→ Directions for this task
Lines before the one containing "part: (1124, 880) -> (1116, 428), moved" are left out; output the rest of the data exactly, through the final line.

→ Data for review
────────────────
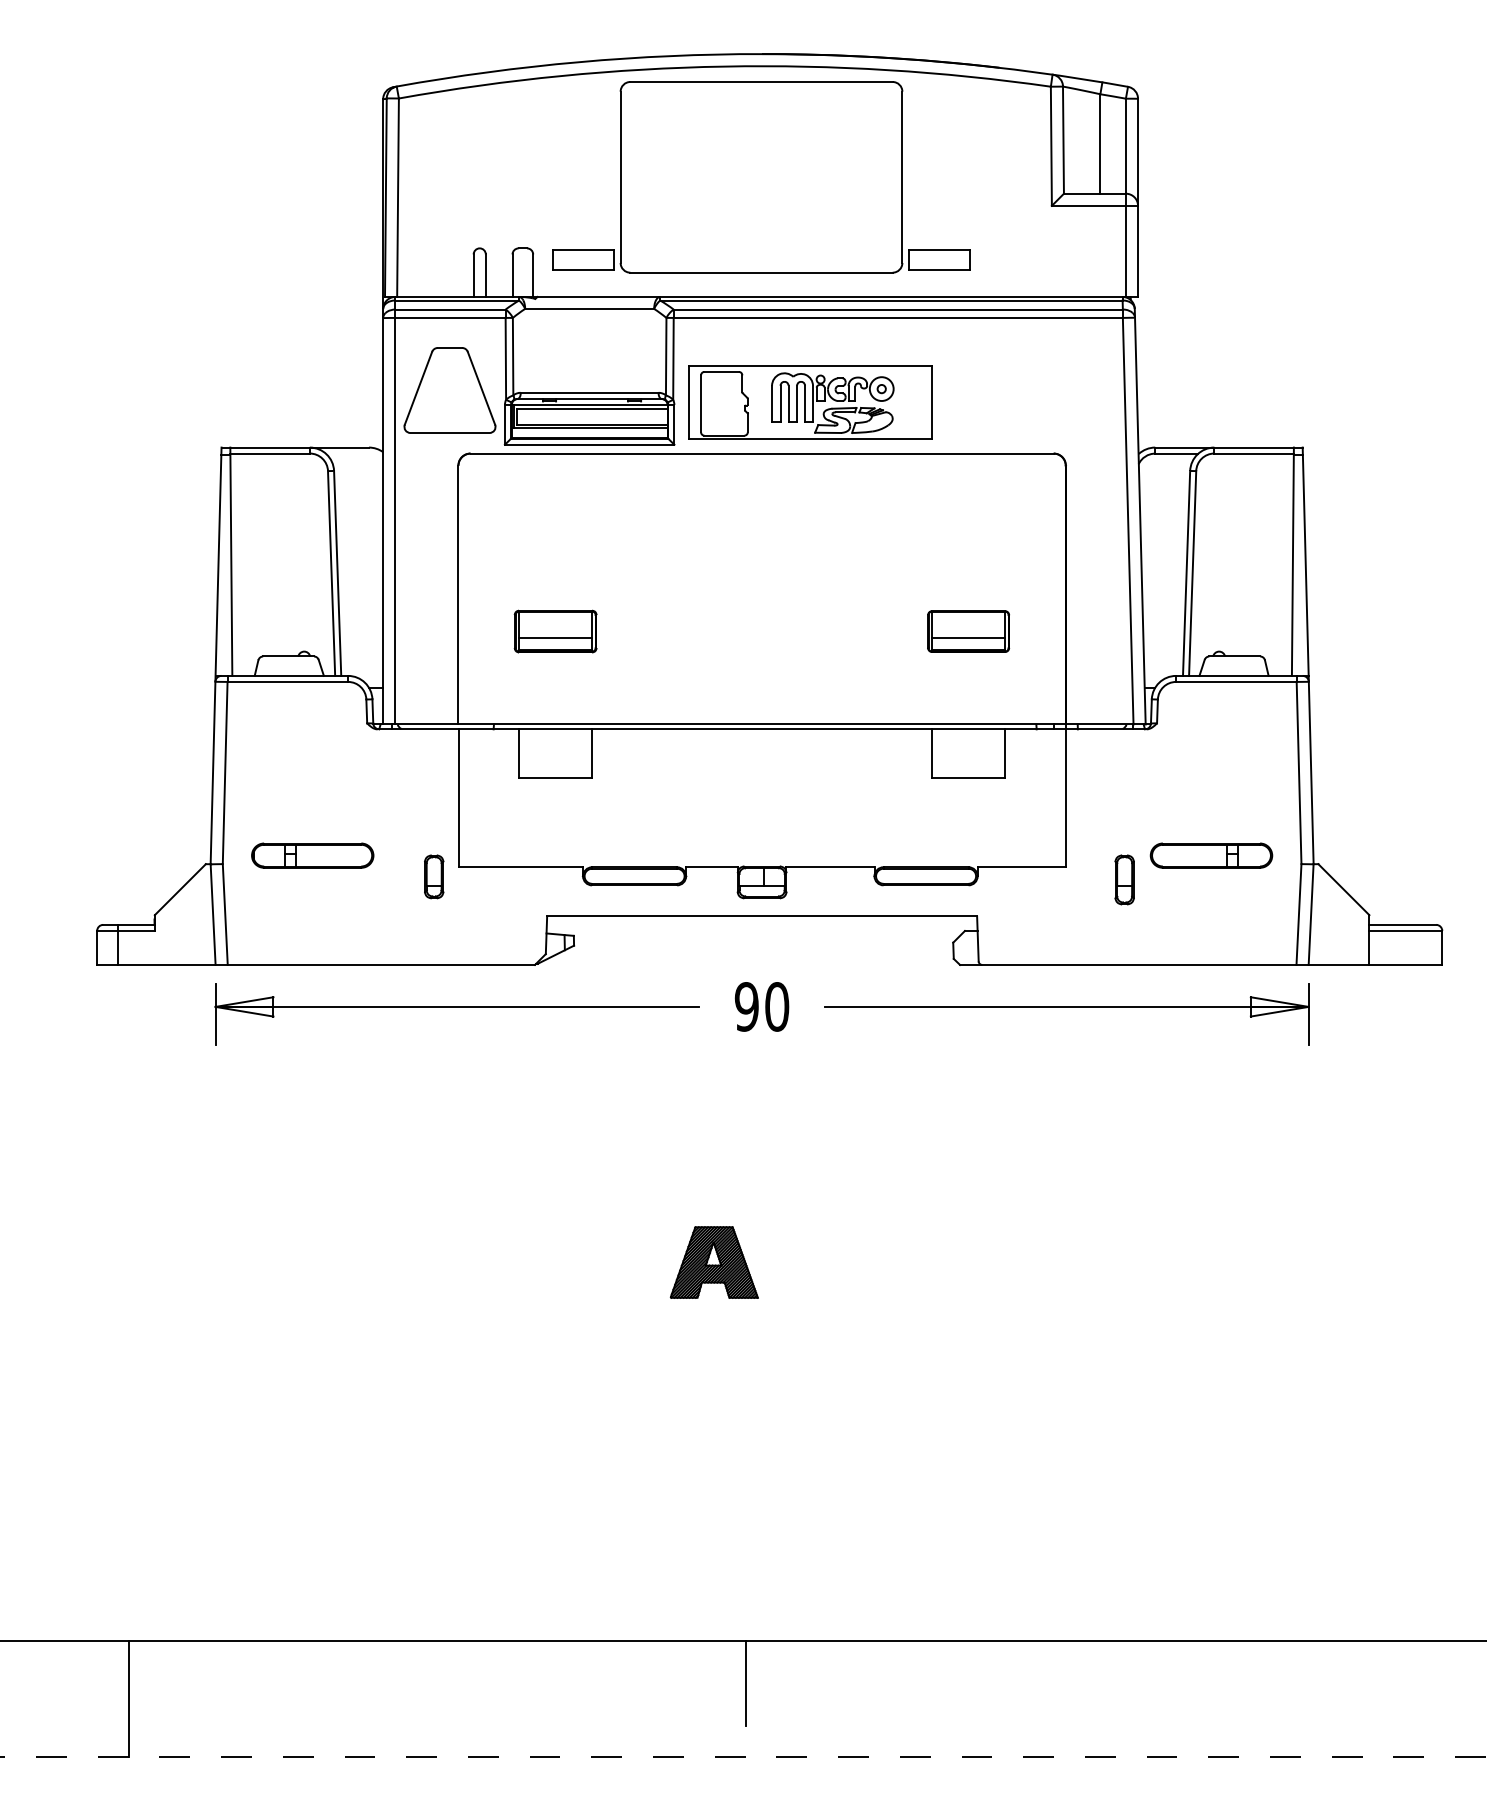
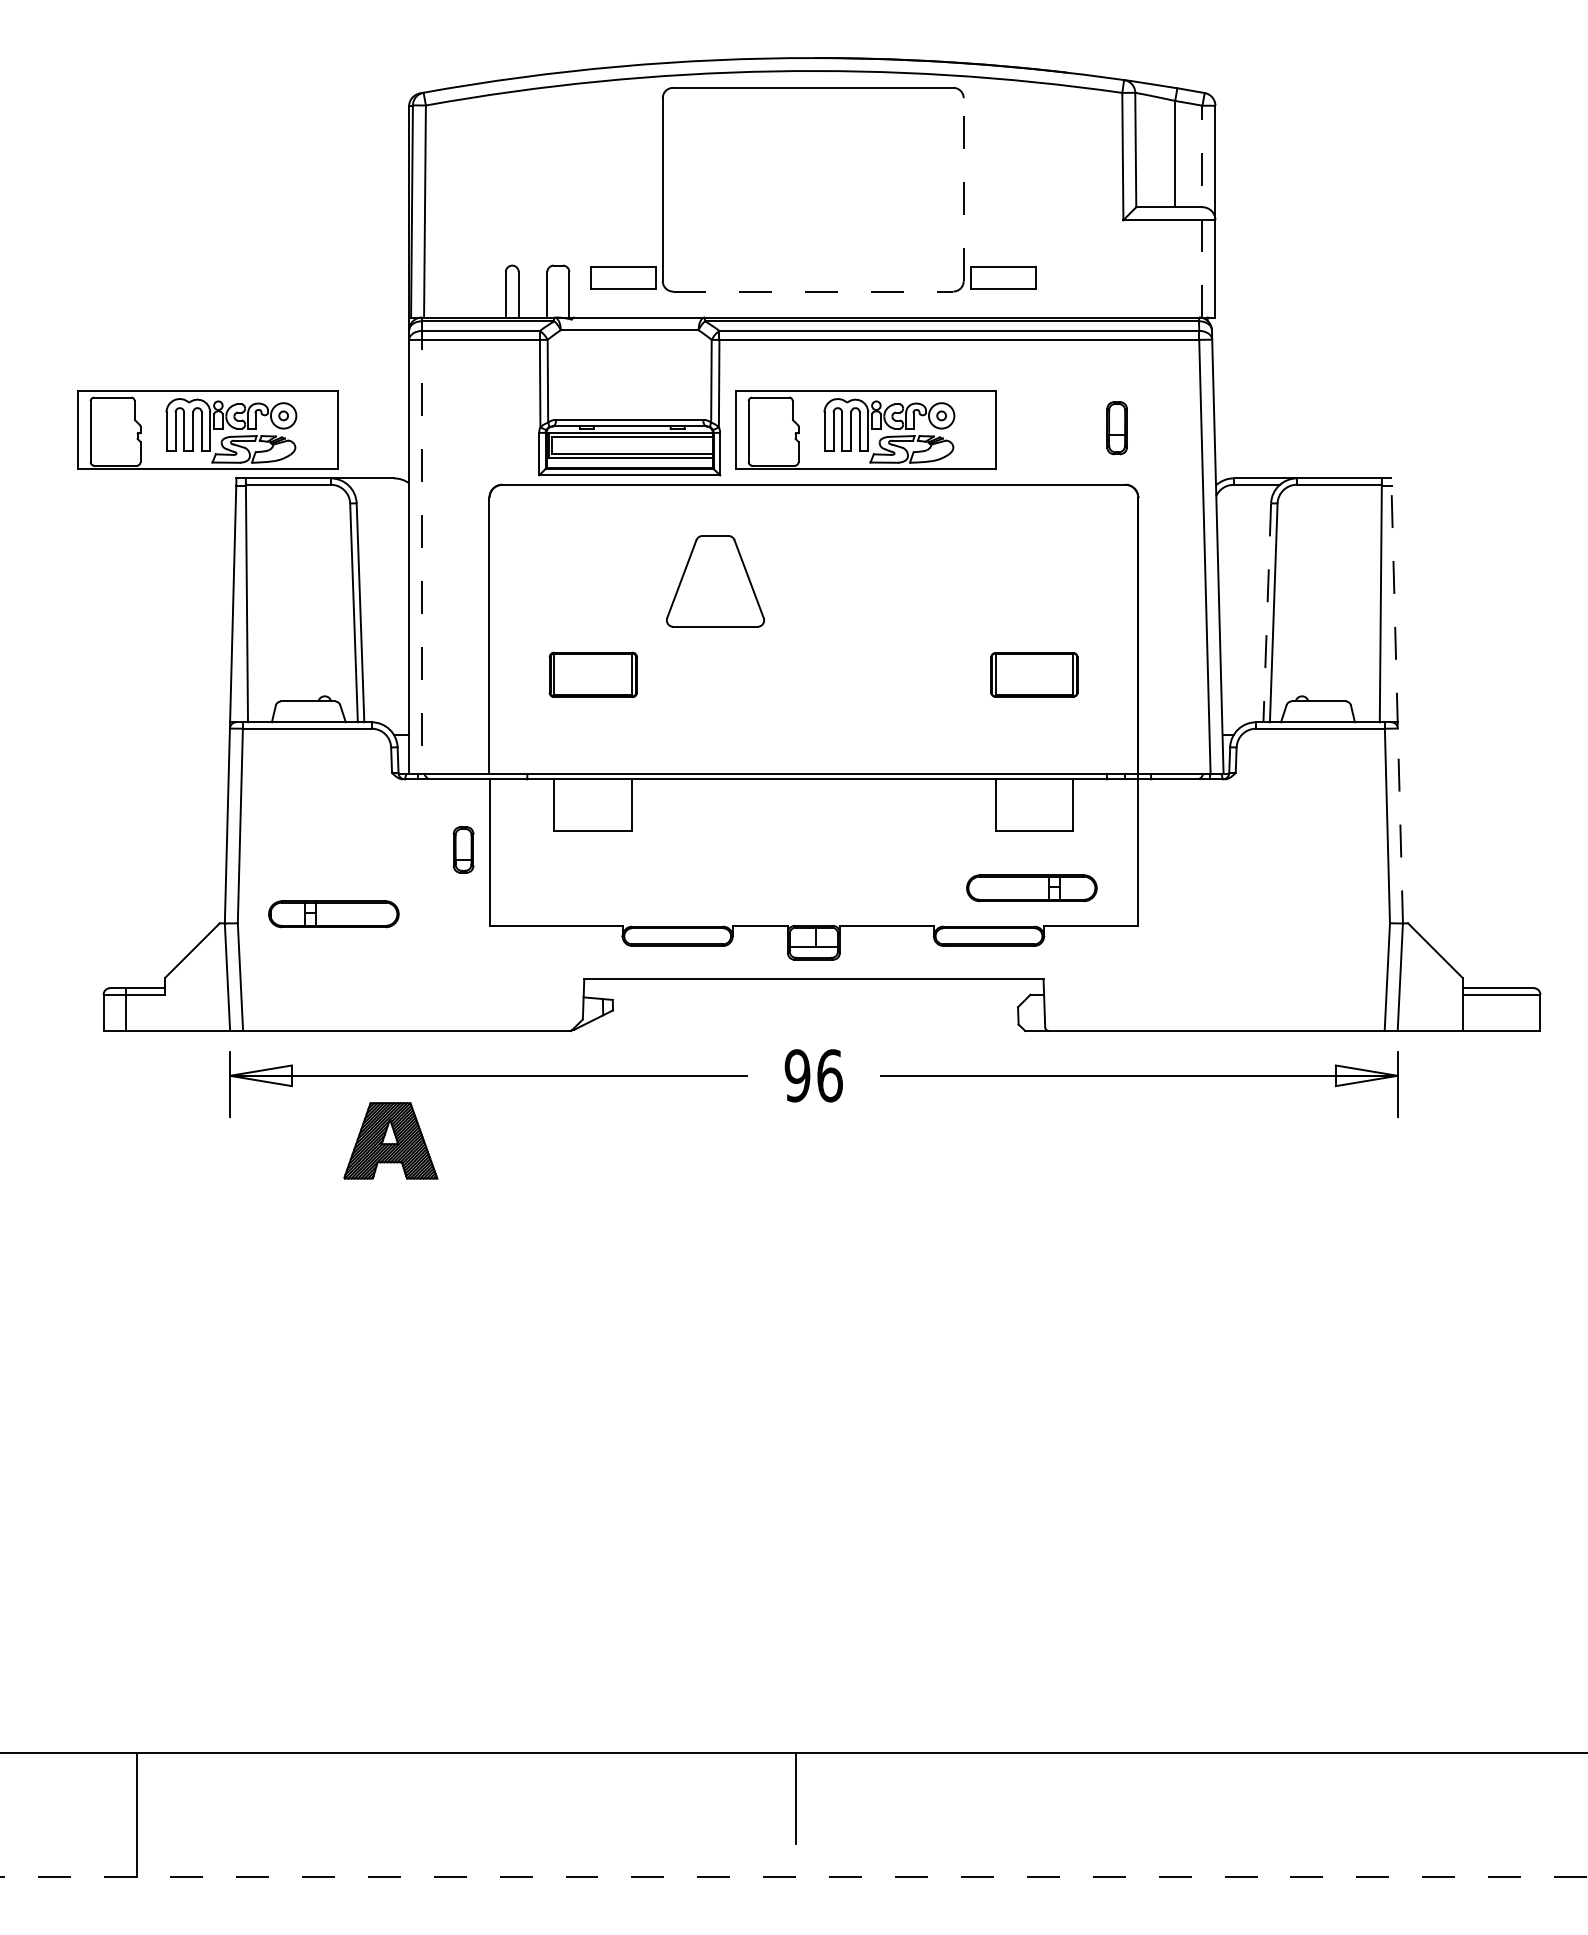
line: (902, 177) -> (963, 189), solid -> dashed
line: (1125, 197) -> (1202, 211), solid -> dashed
line: (761, 272) -> (813, 291), solid -> dashed
part: (450, 390) -> (715, 581), moved
part: (194, 401) -> (207, 429), added
line: (395, 511) -> (422, 546), solid -> dashed
line: (1186, 574) -> (1267, 613), solid -> dashed
line: (555, 638) -> (593, 682), removed
line: (968, 638) -> (1034, 682), removed
line: (1308, 655) -> (1397, 700), solid -> dashed
part: (1211, 855) -> (1031, 888), moved
part: (434, 876) -> (463, 849), moved
part: (1124, 880) -> (1116, 428), moved
text: (776, 1006) -> (829, 1075), 90 -> 96
part: (714, 1262) -> (390, 1140), moved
────────────────
→ Response to the task
part: (1124, 880) -> (1116, 428), moved
text: (776, 1006) -> (829, 1075), 90 -> 96
part: (714, 1262) -> (390, 1140), moved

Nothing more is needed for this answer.